Janine Roberts and Meril López Rodríguez will also present a workshop (in two parts) on innovative family therapy techniques for sessions conducted in family homes in marginalized communities.
Janine Roberts
About Janine Roberts
Dr. Janine Roberts is Professor Emerita at the University of Massachusetts, Amherst, past president of AFTA (American Family Therapy Academy), & an Associate Editor for Family Process. Dr.

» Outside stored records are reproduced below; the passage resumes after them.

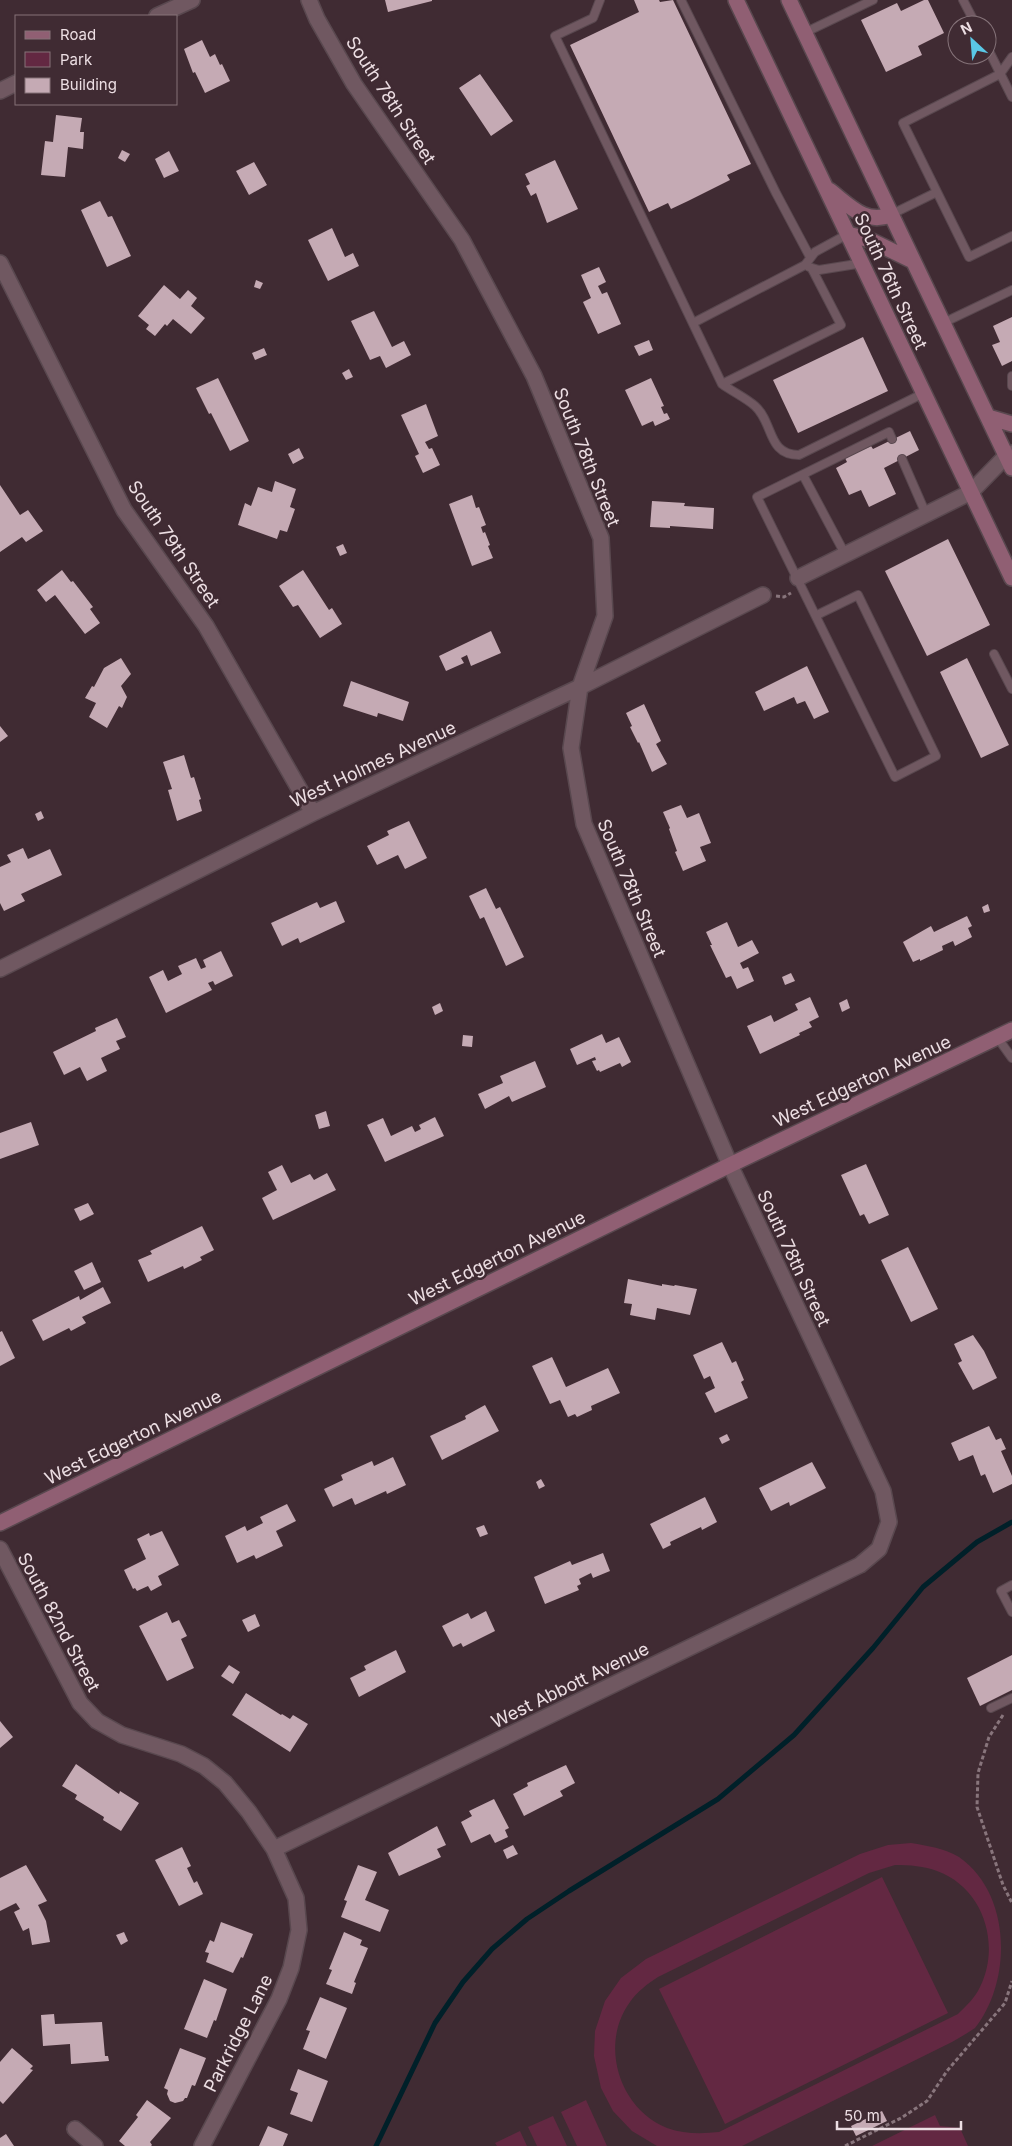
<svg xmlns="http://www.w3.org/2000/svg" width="1012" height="2146" viewBox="0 0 1012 2146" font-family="Inter,sans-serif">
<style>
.green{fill:#632842;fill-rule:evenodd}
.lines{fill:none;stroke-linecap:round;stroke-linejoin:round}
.stream{stroke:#002029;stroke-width:5}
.building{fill:#c5aab4}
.lane-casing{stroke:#59484f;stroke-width:10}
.street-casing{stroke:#59484f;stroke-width:18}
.secondary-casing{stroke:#59484f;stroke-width:18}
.path{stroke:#88757c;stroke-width:3;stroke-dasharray:4 2.5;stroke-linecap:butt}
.lane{stroke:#705861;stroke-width:8}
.street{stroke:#705861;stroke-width:15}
.secondary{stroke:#905f73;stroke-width:15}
.labels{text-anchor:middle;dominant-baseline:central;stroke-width:5;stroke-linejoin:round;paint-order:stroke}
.street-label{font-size:18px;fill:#ecdee3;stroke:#402b33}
</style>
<rect width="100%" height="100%" fill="#402b33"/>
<!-- green -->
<path class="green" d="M911,1843C928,1846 944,1848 959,1857C1012,1894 1012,1981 975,2028C968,2033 960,2037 952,2042L742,2146H657L632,2131L613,2111L601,2088L594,2056L595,2031L605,2001L621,1978L646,1959L860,1854L888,1845ZM895,1865C910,1865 924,1866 937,1871C984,1888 1001,1945 980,1987C975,1998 966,2006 958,2014L719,2132C701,2134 684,2134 667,2128C619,2109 599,2044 630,2002C637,1992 647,1984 658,1977L869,1873Z
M882,1877L948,2013L725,2124L659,1989Z
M586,2100L607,2146H577L561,2112Z
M935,2115L940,2126L960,2128L968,2146H872Z
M553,2116L567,2146H537L528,2127Z
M520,2131L527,2146H497L495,2143Z"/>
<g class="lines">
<!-- stream -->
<path class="stream" d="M376,2146L435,2023L463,1982L492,1949L527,1919L569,1891L718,1799L794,1735L873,1648L923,1587L977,1542L1012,1522"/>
</g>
<!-- building -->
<path class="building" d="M385,0H432V1L388,12Z
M634,0H659L660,2L673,0L751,164L727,175L730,180L688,201L671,209L668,203L649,212L570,45L639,12Z
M924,0H928L944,33L918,46L922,55L886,72L861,20L897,3L901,11Z
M202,40L210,57L215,54L220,65L222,64L230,81L205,93L195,72L193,73L184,49Z
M480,74L513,121L491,136L459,88Z
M56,115L82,118L80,132H84L83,149L68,147L65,177L41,175L45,141L53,142Z
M122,150L130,154L125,162L118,158Z
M169,151L179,171L164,178L155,159Z
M555,160L578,209L547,223L536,193L531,196L526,186L530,184L525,174Z
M254,162L267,185L249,195L236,171Z
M100,201L108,217L112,216L131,256L107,267L81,210Z
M332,228L345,257L353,253L359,266L328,281L308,240Z
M599,267L606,282L598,286L602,294L607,292L621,324L598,334L583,302L591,298L581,275Z
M256,280L263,283L260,289L254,287Z
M164,285L180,299L188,290L197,298L191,306L205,318L191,334L173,319L167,326L165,324L155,336L146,329L149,325L138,316Z
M374,311L392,347L404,341L411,355L386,368L380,356L370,360L351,321Z
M1012,317V361L1002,366L992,345L1000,342L993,326Z
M863,337L888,391L798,433L773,380Z
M649,340L653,350L639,356L634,346Z
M264,348L267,355L255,360L252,353Z
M349,369L353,377L346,380L342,373Z
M218,378L249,441L230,451L211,413L209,414L196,388Z
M651,378L664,406L661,407L664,414L667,413L670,419L655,426L653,421L642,426L625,390Z
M426,404L438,436L425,442L429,449L432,448L440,465L423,473L415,456L419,454L401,415Z
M910,431L919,450L884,468L896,494L869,507L861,490L849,495L836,468L847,462L845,458L871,446L873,449Z
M299,448L304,458L293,464L288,454Z
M275,481L296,489L290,507L295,509L287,532L280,530L277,539L238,525L245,503L251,506L258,487L272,492Z
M0,485L20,515L28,510L43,531L26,542L22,537L0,552Z
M472,495L476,508L479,507L486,525L481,527L483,533L485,532L490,545L488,546L493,558L472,566L449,504Z
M652,501L685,503L684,506L714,508L713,529L670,526V528L650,527Z
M948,539L990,625L927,656L885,571Z
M343,544L347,553L340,556L336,547Z
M62,570L71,582L73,581L93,607L90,609L100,623L85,634L55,595L46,602L37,590Z
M303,570L329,610L332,608L342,624L320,638L298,605L293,607L279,586Z
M491,631L501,653L471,666L467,655L461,658L464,663L446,671L439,656Z
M121,658L131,674L121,686L127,697L122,708L119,706L107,728L89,717L96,703L85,698L92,686L94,687L104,668Z
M967,658L1009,745L981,758L940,672Z
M807,666L829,712L814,719L805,701L797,704L794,697L764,711L755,692Z
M351,681L409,702L403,721L378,713L377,717L343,706Z
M644,704L661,741L656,744L667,764L652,772L639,742L638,743L630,727L632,726L626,713Z
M0,726L8,736L0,742Z
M184,755L191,778L194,777L201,799L199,800L202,811L177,821L168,790L172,789L163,762Z
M681,805L687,818L699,813L711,843L700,847L706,861L683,871L675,852L677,851L669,829L670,828L663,812Z
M41,811L44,818L38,821L35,814Z
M409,821L427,858L405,869L398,855L377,865L367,846L389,835L387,831Z
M23,848L28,859L50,849L62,875L21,894L25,901L4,911L0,903V867L11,862L7,855Z
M486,888L496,909L500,907L524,957L506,966L484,917L480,919L469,896Z
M336,901L345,922L300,943L298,938L282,946L271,923L317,902L320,908Z
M988,904L990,911L984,913L982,907Z
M967,916L972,926L968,928L972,937L955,946L953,941L942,946L943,950L920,961V959L913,962L903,942L931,926L934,932Z
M727,922L738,947L752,940L759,953L740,963L743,969L748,967L754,981L737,989L731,976L726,978L710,945H712L706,932Z
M221,951L233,976L215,985L213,981L208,983L212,990L166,1013L149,977L163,970L168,981L182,974L178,966L196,958L201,969L206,967L203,960Z
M791,973L795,981L785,985L782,977Z
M810,997L819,1017L809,1022L812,1027L799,1033L800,1035L760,1054L747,1026L771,1015L774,1022L798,1010L795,1004Z
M847,999L850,1008L842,1012L839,1003Z
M440,1003L443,1011L435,1015L432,1007Z
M117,1018L126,1037L116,1041L120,1049L101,1058L107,1071L87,1081L80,1067L64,1075L53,1052L96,1031L95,1028Z
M602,1034L606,1043L619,1037L631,1062L622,1067L620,1063L600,1072L599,1070L597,1071L592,1061L596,1060L595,1057L577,1065L570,1049Z
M463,1035L473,1036L472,1047L462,1046Z
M535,1061L546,1087L512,1102L509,1096L485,1109L478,1094L503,1083L500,1076Z
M326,1111L330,1126L319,1129L315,1115Z
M435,1117L444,1136L385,1162L367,1125L383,1118L391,1136L412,1126L415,1132L421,1129L419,1125Z
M31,1122L39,1145L0,1159V1133Z
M866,1164L889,1215L869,1224L864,1214L860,1216L841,1175Z
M282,1165L291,1183L310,1174L314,1180L327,1173L336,1190L273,1220L262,1198L277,1190L268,1172Z
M88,1203L94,1214L80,1221L74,1209Z
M202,1226L214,1250L200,1257L202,1260L184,1269L183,1266L148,1282L138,1260L152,1254L150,1251Z
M908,1247L938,1309L911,1322L881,1260Z
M92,1262L101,1282L84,1290L74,1271Z
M628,1279L662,1286V1284L674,1286L675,1285L697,1289L690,1315L657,1308L655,1320L630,1315L632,1304L624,1303Z
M103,1287L111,1303L82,1317L86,1323L71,1331L69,1328L43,1341L32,1320L79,1296L80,1300Z
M2,1331L15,1358L0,1366V1332Z
M973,1335L984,1351L997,1378L973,1390L958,1363L962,1361L954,1344Z
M722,1342L732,1363L736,1361L744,1380L741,1382L748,1398L715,1413L705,1393L715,1388L710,1376L704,1379L693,1355Z
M552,1357L566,1387L608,1368L620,1393L591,1406L592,1410L577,1417L575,1414L568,1417L560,1400L550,1404L532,1366Z
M485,1405L499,1431L442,1460L430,1436L466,1419L465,1416Z
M989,1426L996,1440L1001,1438L1006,1449L1001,1451L1012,1476V1484L993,1493L985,1474L981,1476L973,1455L959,1461L951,1443Z
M727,1434L730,1440L722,1444L719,1438Z
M393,1457L406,1485L387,1494L386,1491L355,1505L352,1498L333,1507L324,1489L343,1480L341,1475L372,1461L374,1466Z
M812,1462L826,1488L790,1506L789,1502L771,1511L759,1488Z
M541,1479L545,1486L539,1489L536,1482Z
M705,1497L717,1522L702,1530L701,1527L670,1542L671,1545L663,1549L650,1524Z
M287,1504L296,1521L276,1531L283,1546L256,1559L254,1555L237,1563L225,1536L245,1526L247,1531L263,1523L260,1517Z
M484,1525L488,1534L480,1537L476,1528Z
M162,1531L179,1565L158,1576L162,1585L151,1591L148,1586L137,1591L135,1588L133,1589L124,1570L146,1559L137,1539L149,1533L150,1536Z
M603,1553L610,1571L593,1578L591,1573L579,1579L581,1584L577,1586L579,1590L545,1604L534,1577L570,1561L572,1565Z
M486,1611L495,1631L463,1647L461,1643L453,1647L442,1626L468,1613L471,1619Z
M167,1612L172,1623L179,1620L187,1636L181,1639L194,1668L167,1681L139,1626Z
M255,1614L260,1626L248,1632L242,1620Z
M396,1650L406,1672L359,1697L350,1678L366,1670L364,1666Z
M1012,1655V1690L980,1706L967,1678Z
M229,1665L240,1672L233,1684L221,1676Z
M246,1693L281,1715L282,1714L290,1719L293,1715L308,1724L290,1752L232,1715Z
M0,1721L13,1737L0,1748Z
M76,1764L119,1794L120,1791L139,1803L121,1831L103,1820L104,1817L75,1799L77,1795L62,1786Z
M566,1765L575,1783L560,1791L563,1796L524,1816L513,1794L528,1786L527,1783Z
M494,1799L509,1828L505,1830L508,1837L495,1843L490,1834L471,1843L461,1822L472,1816L469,1811Z
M437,1826L446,1845L437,1849L441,1857L399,1876L388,1853Z
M513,1845L518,1854L507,1859L503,1850Z
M182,1847L191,1866L187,1868L194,1883L197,1881L203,1894L179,1906L155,1860Z
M26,1865L47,1901L38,1905L46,1921L50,1942L32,1945L29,1928L23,1931L14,1912L20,1909L16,1903L0,1911V1878Z
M358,1865L377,1872L365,1900L389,1910L380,1932L341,1917L347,1901L344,1900Z
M221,1922L253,1934L243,1958L241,1957L233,1973L206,1962L209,1953L205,1952L210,1940L214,1942Z
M124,1932L128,1941L121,1945L116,1935Z
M344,1932L362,1940L360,1945L368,1948L354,1982L356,1983L352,1994L326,1984L332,1970L329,1969Z
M204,1979L227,1989L216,2021L214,2020L207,2038L184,2029Z
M320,1997L347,2008L326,2059L303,2049L310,2031L306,2030Z
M54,2014L55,2024L102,2022L105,2056H108L109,2061L71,2064L70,2044L43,2046L41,2015Z
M12,2048L33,2066L30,2069L33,2070L3,2104L0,2101V2062Z
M180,2048L206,2058L195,2086L192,2085L187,2098H185L183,2101L175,2103L170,2101L167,2094L168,2090L164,2088Z
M298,2069L328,2081L312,2122L290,2114L298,2093L290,2090Z
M147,2100L171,2118L150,2142L152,2145L151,2146H125L119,2141L138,2117L136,2115Z
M882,2111L887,2121L856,2136L851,2126Z
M268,2126L288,2134L283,2146H259Z
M6,2134L14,2146H0V2138Z"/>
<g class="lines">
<!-- lane casing -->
<g class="lane-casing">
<path id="lane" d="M600,0L593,18L555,36L722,384C733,392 746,398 755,406C774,423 767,455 799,455L924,393
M681,0L776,193L810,257
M963,0L976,25
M804,33L873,0
M987,47L1012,97
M937,192L903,123L1000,74L1012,57
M890,215L937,192L969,257L1012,236
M809,267L819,270L863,263
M693,323L805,265L815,252L848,234
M943,323L1012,290
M1012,376V386
M722,384L841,325L812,269
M902,459L926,514
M803,475L845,554
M817,615L858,595L936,756L895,777L757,497L889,432L892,439
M994,654L1012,689
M997,1037L1012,1058
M1012,1585L1001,1591L1012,1612
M991,1708L1012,1698"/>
</g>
<!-- street casing -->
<g class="street-casing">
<path id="street" d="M157,16L192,0
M0,91L16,83
M0,263L124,510L206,626L313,813
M798,578L971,492L1006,456L1012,453
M0,969L313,813L580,687L763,595
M0,1549L80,1703L97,1721L122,1735L181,1754L204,1766L225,1783L249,1812L274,1849L296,1898L299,1930L291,1968L279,1999L202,2146
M274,1849L860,1565L879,1549L889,1522L883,1491L730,1165L584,824L571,748L580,687L605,616L601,538L534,376L462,240L354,84L317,19L309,0
M75,2129L95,2146"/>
</g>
<!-- secondary casing -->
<g class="secondary-casing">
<path id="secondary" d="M736,0L1012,578
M789,0L1012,468
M829,190C849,205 865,225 890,215
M848,234L870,240L913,261
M988,417L1012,424
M0,1523L730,1165L1012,1030"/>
</g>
<!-- path -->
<path class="path" d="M776,596L784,597L791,593
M1003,1715L989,1737L978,1773L977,1807L1003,1885L1012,1903
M845,2146L901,2118L927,2101L947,2071L1005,2003L1012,1981"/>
<!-- lane -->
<use href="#lane" class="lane"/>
<!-- street -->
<use href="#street" class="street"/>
<!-- secondary -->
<use href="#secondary" class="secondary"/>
</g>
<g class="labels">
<!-- street labels -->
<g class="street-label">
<text transform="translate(391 100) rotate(57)">South 78th Street</text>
<text transform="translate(891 281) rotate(65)">South 76th Street</text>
<text transform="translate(587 457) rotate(68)">South 78th Street</text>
<text transform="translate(174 544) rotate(56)">South 79th Street</text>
<text transform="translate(373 764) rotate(-25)">West Holmes Avenue</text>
<text transform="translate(632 888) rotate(67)">South 78th Street</text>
<text transform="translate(862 1081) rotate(-25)">West Edgerton Avenue</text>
<text transform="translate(497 1258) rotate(-26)">West Edgerton Avenue</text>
<text transform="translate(794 1258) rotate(65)">South 78th Street</text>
<text transform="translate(133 1437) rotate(-26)">West Edgerton Avenue</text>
<text transform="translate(59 1622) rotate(62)">South 82nd Street</text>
<text transform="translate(570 1685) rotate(-26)">West Abbott Avenue</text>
<text transform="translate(238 2033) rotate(-63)">Parkridge Lane</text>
</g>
</g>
<!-- legend -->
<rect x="15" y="15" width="162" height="90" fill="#402b33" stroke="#857379"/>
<rect x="25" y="31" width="25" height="8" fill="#905f73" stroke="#857379"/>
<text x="60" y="40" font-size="15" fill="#ecdee3">Road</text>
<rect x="25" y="52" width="25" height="15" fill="#632842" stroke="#857379"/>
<text x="60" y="65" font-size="15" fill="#ecdee3">Park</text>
<rect x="25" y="78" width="25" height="15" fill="#c5aab4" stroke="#857379"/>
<text x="60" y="90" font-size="15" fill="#ecdee3">Building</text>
<!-- north arrow -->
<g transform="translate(972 40) rotate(334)"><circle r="24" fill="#402b33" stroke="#857379"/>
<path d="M0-4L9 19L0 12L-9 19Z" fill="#5ac8e6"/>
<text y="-8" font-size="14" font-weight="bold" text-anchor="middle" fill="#ecdee3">N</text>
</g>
<!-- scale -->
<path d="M837 2121v8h124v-8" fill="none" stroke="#ecdee3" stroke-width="2.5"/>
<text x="844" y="2121" font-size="15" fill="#ecdee3" stroke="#402b33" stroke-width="4" paint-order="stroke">50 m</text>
</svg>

Roberts has presented nationally and internationally for decades and has lived, worked, and traveled in more than 60 countries beginning with Kuwait in 1963. Among other awards, she has received two Fulbrights and the Distinguished Contribution to Family Therapy Theory and Practice from AFTA. She is the author of Tales and Transformations: Stories in Families and Family Therapy (Norton Press, 1994); coauthor of Rituals for Our Times: Celebrating, Healing, and Changing Our Lives and Our Relationships (Jason Aronson, 1998); and coeditor of Rituals in Families and Family Therapy (2nd edition Norton Press, 2003), as well as some sixty articles and book chapters, and a book of poems, The Body Alters (2009).
Merli López Rodríguez
About Merli López Rodríguez
Merli López Rodríguez hace parte del Equipo de Fundación Junto con los niños - JUCONI – Ecuador (www.juconi.org.ec), liderando al equipo técnico que atiende directamente a los niños, niñas y sus familias desde el 2002 hasta la actualidad. Ha participado como ponente en los congresos internacionales de JUCONI México en 2010 y 2012. Es trabajadora social con estudios superiores en Terapia familiar Sistémica y de Pareja en la Universidad Católica.